WHAT THE TASK ASKS →
Reproduce exactly, and only, the lines below from the one containing "X29500Y-3200D01*" through the one containing "X18500Y-2500D02*".

INPUT →
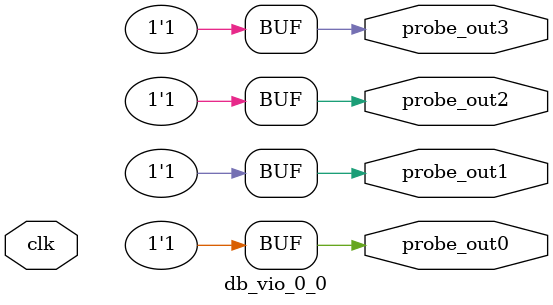
<source format=v>
`timescale 1ns / 1ps
module db_vio_0_0 (
clk,

probe_out0,
probe_out1,
probe_out2,
probe_out3
);

input clk;

output reg [0 : 0] probe_out0 = 'h1 ;
output reg [0 : 0] probe_out1 = 'h1 ;
output reg [0 : 0] probe_out2 = 'h1 ;
output reg [0 : 0] probe_out3 = 'h1 ;


endmodule

</source>
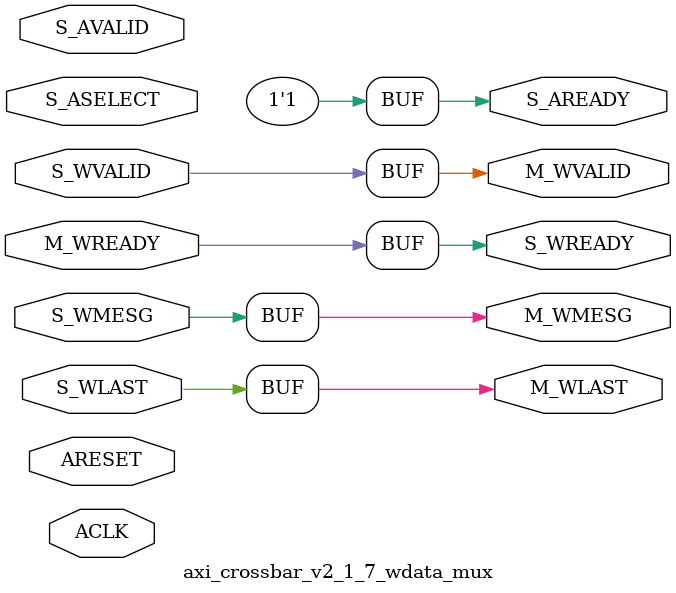
<source format=v>

`timescale 1ps/1ps
`default_nettype none

(* DowngradeIPIdentifiedWarnings="yes" *) 
module axi_crossbar_v2_1_7_wdata_mux #
  (
   parameter         C_FAMILY       = "none", // FPGA Family.
   parameter integer C_WMESG_WIDTH            =  1, // Width of W-channel payload.
   parameter integer C_NUM_SLAVE_SLOTS     =  1, // Number of S_* ports.
   parameter integer C_SELECT_WIDTH      =  1, // Width of ASELECT.
   parameter integer C_FIFO_DEPTH_LOG     =  0 // Queue depth = 2**C_FIFO_DEPTH_LOG.
   )
  (
   // System Signals
   input  wire                                        ACLK,
   input  wire                                        ARESET,
   // Slave Data Ports
   input  wire [C_NUM_SLAVE_SLOTS*C_WMESG_WIDTH-1:0]     S_WMESG,
   input  wire [C_NUM_SLAVE_SLOTS-1:0]                S_WLAST,
   input  wire [C_NUM_SLAVE_SLOTS-1:0]                S_WVALID,
   output wire [C_NUM_SLAVE_SLOTS-1:0]                S_WREADY,
   // Master Data Ports
   output wire [C_WMESG_WIDTH-1:0]                       M_WMESG,
   output wire                                        M_WLAST,
   output wire                                        M_WVALID,
   input  wire                                        M_WREADY,
   // Write Command Ports
   input  wire [C_SELECT_WIDTH-1:0]                 S_ASELECT,  // SI-slot index from AW arbiter
   input  wire                                        S_AVALID,
   output wire                                        S_AREADY
   );

  localparam integer P_FIFO_DEPTH_LOG = (C_FIFO_DEPTH_LOG <= 5) ? C_FIFO_DEPTH_LOG : 5;  // Max depth = 32
  
  // Decode select input to 1-hot
  function [C_NUM_SLAVE_SLOTS-1:0] f_decoder (
      input [C_SELECT_WIDTH-1:0] sel
    );
    integer i;
    begin
      for (i=0; i<C_NUM_SLAVE_SLOTS; i=i+1) begin
        f_decoder[i] = (sel == i);
      end
    end
  endfunction

  wire                                          m_valid_i;
  wire                                          m_last_i;
  wire [C_NUM_SLAVE_SLOTS-1:0]             m_select_hot;
  wire [C_SELECT_WIDTH-1:0]                 m_select_enc;
  wire                                          m_avalid;
  wire                                          m_aready;
  
  generate
    if (C_NUM_SLAVE_SLOTS>1) begin : gen_wmux
      // SI-side write command queue
      axi_data_fifo_v2_1_5_axic_reg_srl_fifo #
        (
         .C_FAMILY          (C_FAMILY),
         .C_FIFO_WIDTH      (C_SELECT_WIDTH),
         .C_FIFO_DEPTH_LOG  (P_FIFO_DEPTH_LOG),
         .C_USE_FULL        (0)
         )
        wmux_aw_fifo
          (
           .ACLK    (ACLK),
           .ARESET  (ARESET),
           .S_MESG  (S_ASELECT),
           .S_VALID (S_AVALID),
           .S_READY (S_AREADY),
           .M_MESG  (m_select_enc),
           .M_VALID (m_avalid),
           .M_READY (m_aready)
           );
    
      assign m_select_hot = f_decoder(m_select_enc);
      
      // Instantiate MUX
      generic_baseblocks_v2_1_0_mux_enc # 
        (
         .C_FAMILY      ("rtl"),
         .C_RATIO       (C_NUM_SLAVE_SLOTS),
         .C_SEL_WIDTH   (C_SELECT_WIDTH),
         .C_DATA_WIDTH  (C_WMESG_WIDTH)
        ) mux_w 
        (
         .S   (m_select_enc),
         .A   (S_WMESG),
         .O   (M_WMESG),
         .OE  (1'b1)
        ); 
        
      assign m_last_i  = |(S_WLAST & m_select_hot);
      assign m_valid_i = |(S_WVALID & m_select_hot);
      
      assign m_aready = m_valid_i & m_avalid & m_last_i & M_WREADY;
      assign M_WLAST = m_last_i;
      assign M_WVALID = m_valid_i & m_avalid;
      assign S_WREADY = m_select_hot & {C_NUM_SLAVE_SLOTS{m_avalid & M_WREADY}};
    end else begin : gen_no_wmux
      assign S_AREADY = 1'b1;
      assign M_WVALID = S_WVALID;
      assign S_WREADY = M_WREADY;
      assign M_WLAST = S_WLAST;
      assign M_WMESG = S_WMESG;
    end
  endgenerate
  
endmodule

`default_nettype wire

</source>
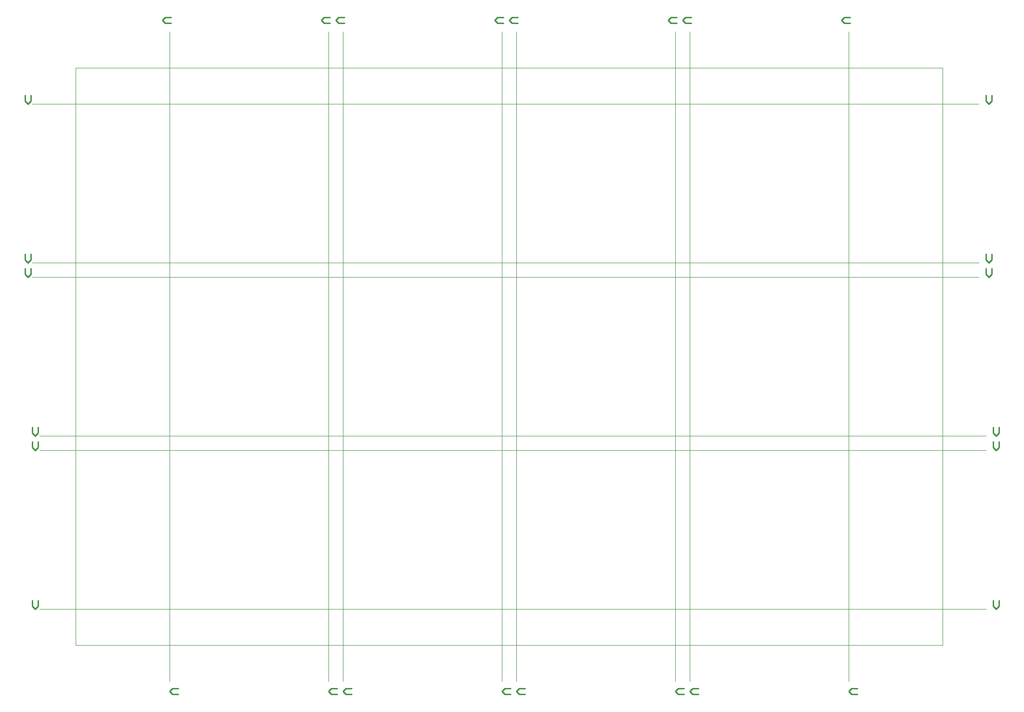
<source format=gm1>
%FSLAX24Y24*%
%MOIN*%
G70*
G01*
G75*
G04 Layer_Color=16711935*
%ADD10R,0.0551X0.0472*%
%ADD11R,0.0472X0.0551*%
%ADD12O,0.0630X0.0118*%
%ADD13O,0.0118X0.0630*%
%ADD14C,0.0118*%
%ADD15C,0.0394*%
%ADD16C,0.1260*%
%ADD17C,0.0750*%
%ADD18C,0.0098*%
%ADD19C,0.0236*%
%ADD20C,0.0100*%
%ADD21C,0.0079*%
%ADD22R,0.0631X0.0552*%
%ADD23R,0.0552X0.0631*%
%ADD24O,0.0710X0.0198*%
%ADD25O,0.0198X0.0710*%
%ADD26C,0.1181*%
%ADD27C,0.1340*%
%ADD28C,0.0830*%
%ADD29C,0.0010*%
D20*
X53600Y43500D02*
X53200D01*
X53000Y43300D01*
X53200Y43100D01*
X53600D01*
X42600Y43500D02*
X42200D01*
X42000Y43300D01*
X42200Y43100D01*
X42600D01*
X41600Y43500D02*
X41200D01*
X41000Y43300D01*
X41200Y43100D01*
X41600D01*
X30600Y43500D02*
X30200D01*
X30000Y43300D01*
X30200Y43100D01*
X30600D01*
X29600Y43500D02*
X29200D01*
X29000Y43300D01*
X29200Y43100D01*
X29600D01*
X18600Y43500D02*
X18200D01*
X18000Y43300D01*
X18200Y43100D01*
X18600D01*
X17600Y43500D02*
X17200D01*
X17000Y43300D01*
X17200Y43100D01*
X17600D01*
X6600Y43500D02*
X6200D01*
X6000Y43300D01*
X6200Y43100D01*
X6600D01*
X54100Y-3000D02*
X53700D01*
X53500Y-3200D01*
X53700Y-3400D01*
X54100D01*
X43100Y-3000D02*
X42700D01*
X42500Y-3200D01*
X42700Y-3400D01*
X43100D01*
X42100Y-3000D02*
X41700D01*
X41500Y-3200D01*
X41700Y-3400D01*
X42100D01*
X31100Y-3000D02*
X30700D01*
X30500Y-3200D01*
X30700Y-3400D01*
X31100D01*
X30100Y-3000D02*
X29700D01*
X29500Y-3200D01*
X29700Y-3400D01*
X30100D01*
X19100Y-3000D02*
X18700D01*
X18500Y-3200D01*
X18700Y-3400D01*
X19100D01*
X18100Y-3000D02*
X17700D01*
X17500Y-3200D01*
X17700Y-3400D01*
X18100D01*
X63500Y3100D02*
Y2700D01*
X63700Y2500D01*
X63900Y2700D01*
Y3100D01*
X7100Y-3000D02*
X6700D01*
X6500Y-3200D01*
X6700Y-3400D01*
X7100D01*
X-3000Y3100D02*
Y2700D01*
X-2800Y2500D01*
X-2600Y2700D01*
Y3100D01*
X-3000Y14100D02*
Y13700D01*
X-2800Y13500D01*
X-2600Y13700D01*
Y14100D01*
X-3000Y15100D02*
Y14700D01*
X-2800Y14500D01*
X-2600Y14700D01*
Y15100D01*
X-3500Y26100D02*
Y25700D01*
X-3300Y25500D01*
X-3100Y25700D01*
Y26100D01*
X-3500Y27100D02*
Y26700D01*
X-3300Y26500D01*
X-3100Y26700D01*
Y27100D01*
X-3500Y38100D02*
Y37700D01*
X-3300Y37500D01*
X-3100Y37700D01*
Y38100D01*
X63000D02*
Y37700D01*
X63200Y37500D01*
X63400Y37700D01*
Y38100D01*
X63000Y27100D02*
Y26700D01*
X63200Y26500D01*
X63400Y26700D01*
Y27100D01*
X63000Y26100D02*
Y25700D01*
X63200Y25500D01*
X63400Y25700D01*
Y26100D01*
X63500Y14100D02*
Y13700D01*
X63700Y13500D01*
X63900Y13700D01*
Y14100D01*
X63500Y15100D02*
Y14700D01*
X63700Y14500D01*
X63900Y14700D01*
Y15100D01*
D29*
X53500Y-2500D02*
Y42500D01*
X42500Y-2500D02*
Y42500D01*
X41500Y-2500D02*
Y42500D01*
X30500Y-2500D02*
Y42500D01*
X29500Y-2500D02*
Y42500D01*
X18500Y-2500D02*
Y42500D01*
X6500Y-2500D02*
Y42500D01*
X17500Y-2500D02*
Y42500D01*
X-2500Y2500D02*
X63000D01*
X-2500Y13500D02*
X63000D01*
X-2500Y14500D02*
X63000D01*
X-3000Y25500D02*
X62500D01*
X-3000Y26500D02*
X62500D01*
X-3000Y37500D02*
X62500D01*
X0Y40000D02*
X60000D01*
Y0D02*
Y40000D01*
X0Y0D02*
X60000D01*
X0D02*
Y40000D01*
M02*

</source>
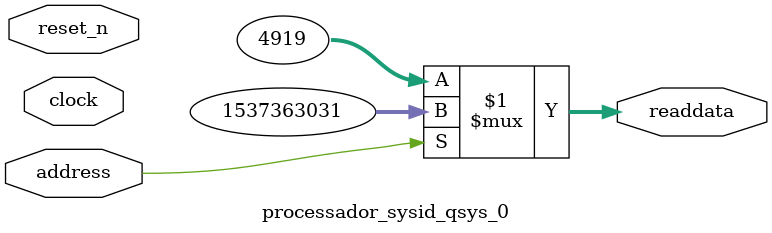
<source format=v>

`timescale 1ns / 1ps
// synthesis translate_on

// turn off superfluous verilog processor warnings 
// altera message_level Level1 
// altera message_off 10034 10035 10036 10037 10230 10240 10030 

module processador_sysid_qsys_0 (
               // inputs:
                address,
                clock,
                reset_n,

               // outputs:
                readdata
             )
;

  output  [ 31: 0] readdata;
  input            address;
  input            clock;
  input            reset_n;

  wire    [ 31: 0] readdata;
  //control_slave, which is an e_avalon_slave
  assign readdata = address ? 1537363031 : 4919;

endmodule




</source>
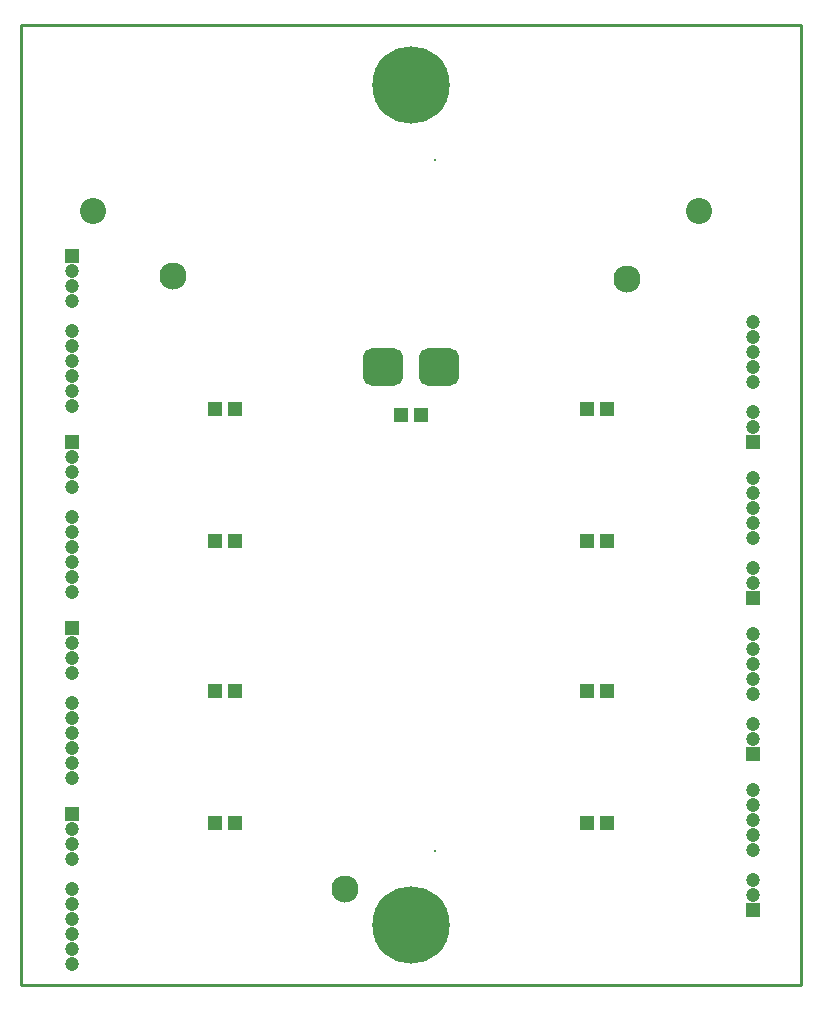
<source format=gbs>
G04 Layer_Color=16711935*
%FSLAX25Y25*%
%MOIN*%
G70*
G01*
G75*
%ADD17C,0.01000*%
%ADD291C,0.04737*%
%ADD292R,0.04737X0.04737*%
%ADD293C,0.09055*%
%ADD294C,0.25800*%
%ADD295C,0.00800*%
%ADD296C,0.08674*%
%ADD297R,0.04540X0.04737*%
G04:AMPARAMS|DCode=298|XSize=128.11mil|YSize=134.02mil|CornerRadius=34.53mil|HoleSize=0mil|Usage=FLASHONLY|Rotation=90.000|XOffset=0mil|YOffset=0mil|HoleType=Round|Shape=RoundedRectangle|*
%AMROUNDEDRECTD298*
21,1,0.12811,0.06496,0,0,90.0*
21,1,0.05906,0.13402,0,0,90.0*
1,1,0.06906,0.03248,0.02953*
1,1,0.06906,0.03248,-0.02953*
1,1,0.06906,-0.03248,-0.02953*
1,1,0.06906,-0.03248,0.02953*
%
%ADD298ROUNDEDRECTD298*%
D17*
X0Y0D02*
X260000D01*
Y320000D01*
X0D02*
X260000D01*
X0Y0D02*
Y320000D01*
D291*
X244000Y221000D02*
D03*
Y216000D02*
D03*
Y211000D02*
D03*
Y206000D02*
D03*
Y201000D02*
D03*
Y191000D02*
D03*
Y186000D02*
D03*
Y169000D02*
D03*
Y164000D02*
D03*
Y159000D02*
D03*
Y154000D02*
D03*
Y149000D02*
D03*
Y139000D02*
D03*
Y134000D02*
D03*
Y117000D02*
D03*
Y112000D02*
D03*
Y107000D02*
D03*
Y102000D02*
D03*
Y97000D02*
D03*
Y87000D02*
D03*
Y82000D02*
D03*
Y65000D02*
D03*
Y60000D02*
D03*
Y55000D02*
D03*
Y50000D02*
D03*
Y45000D02*
D03*
Y35000D02*
D03*
Y30000D02*
D03*
X17000Y7000D02*
D03*
Y12000D02*
D03*
Y17000D02*
D03*
Y22000D02*
D03*
Y27000D02*
D03*
Y32000D02*
D03*
Y42000D02*
D03*
Y47000D02*
D03*
Y52000D02*
D03*
Y69000D02*
D03*
Y74000D02*
D03*
Y79000D02*
D03*
Y84000D02*
D03*
Y89000D02*
D03*
Y94000D02*
D03*
Y104000D02*
D03*
Y109000D02*
D03*
Y114000D02*
D03*
Y131000D02*
D03*
Y136000D02*
D03*
Y141000D02*
D03*
Y146000D02*
D03*
Y151000D02*
D03*
Y156000D02*
D03*
Y166000D02*
D03*
Y171000D02*
D03*
Y176000D02*
D03*
Y193000D02*
D03*
Y198000D02*
D03*
Y203000D02*
D03*
Y208000D02*
D03*
Y213000D02*
D03*
Y218000D02*
D03*
Y228000D02*
D03*
Y233000D02*
D03*
Y238000D02*
D03*
D292*
X244000Y181000D02*
D03*
Y129000D02*
D03*
Y77000D02*
D03*
Y25000D02*
D03*
X17000Y57000D02*
D03*
Y119000D02*
D03*
Y181000D02*
D03*
Y243000D02*
D03*
D293*
X202000Y235500D02*
D03*
X50500Y236500D02*
D03*
X108000Y32000D02*
D03*
D294*
X130000Y19996D02*
D03*
Y300004D02*
D03*
D295*
X137992Y275118D02*
D03*
Y44882D02*
D03*
D296*
X24000Y258000D02*
D03*
X226000D02*
D03*
D297*
X64752Y192000D02*
D03*
X71248D02*
D03*
X126752Y190000D02*
D03*
X133248D02*
D03*
X64752Y148000D02*
D03*
X71248D02*
D03*
X64752Y98000D02*
D03*
X71248D02*
D03*
X64752Y54000D02*
D03*
X71248D02*
D03*
X188752Y192000D02*
D03*
X195248D02*
D03*
X188752Y148000D02*
D03*
X195248D02*
D03*
X188752Y98000D02*
D03*
X195248D02*
D03*
X188752Y54000D02*
D03*
X195248D02*
D03*
D298*
X120551Y206000D02*
D03*
X139449D02*
D03*
M02*

</source>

RESULT →
X29500Y-3200D01*
X29700Y-3400D01*
X30100D01*
X19100Y-3000D02*
X18700D01*
X18500Y-3200D01*
X18700Y-3400D01*
X19100D01*
X18100Y-3000D02*
X17700D01*
X17500Y-3200D01*
X17700Y-3400D01*
X18100D01*
X63500Y3100D02*
Y2700D01*
X63700Y2500D01*
X63900Y2700D01*
Y3100D01*
X7100Y-3000D02*
X6700D01*
X6500Y-3200D01*
X6700Y-3400D01*
X7100D01*
X-3000Y3100D02*
Y2700D01*
X-2800Y2500D01*
X-2600Y2700D01*
Y3100D01*
X-3000Y14100D02*
Y13700D01*
X-2800Y13500D01*
X-2600Y13700D01*
Y14100D01*
X-3000Y15100D02*
Y14700D01*
X-2800Y14500D01*
X-2600Y14700D01*
Y15100D01*
X-3500Y26100D02*
Y25700D01*
X-3300Y25500D01*
X-3100Y25700D01*
Y26100D01*
X-3500Y27100D02*
Y26700D01*
X-3300Y26500D01*
X-3100Y26700D01*
Y27100D01*
X-3500Y38100D02*
Y37700D01*
X-3300Y37500D01*
X-3100Y37700D01*
Y38100D01*
X63000D02*
Y37700D01*
X63200Y37500D01*
X63400Y37700D01*
Y38100D01*
X63000Y27100D02*
Y26700D01*
X63200Y26500D01*
X63400Y26700D01*
Y27100D01*
X63000Y26100D02*
Y25700D01*
X63200Y25500D01*
X63400Y25700D01*
Y26100D01*
X63500Y14100D02*
Y13700D01*
X63700Y13500D01*
X63900Y13700D01*
Y14100D01*
X63500Y15100D02*
Y14700D01*
X63700Y14500D01*
X63900Y14700D01*
Y15100D01*
D29*
X53500Y-2500D02*
Y42500D01*
X42500Y-2500D02*
Y42500D01*
X41500Y-2500D02*
Y42500D01*
X30500Y-2500D02*
Y42500D01*
X29500Y-2500D02*
Y42500D01*
X18500Y-2500D02*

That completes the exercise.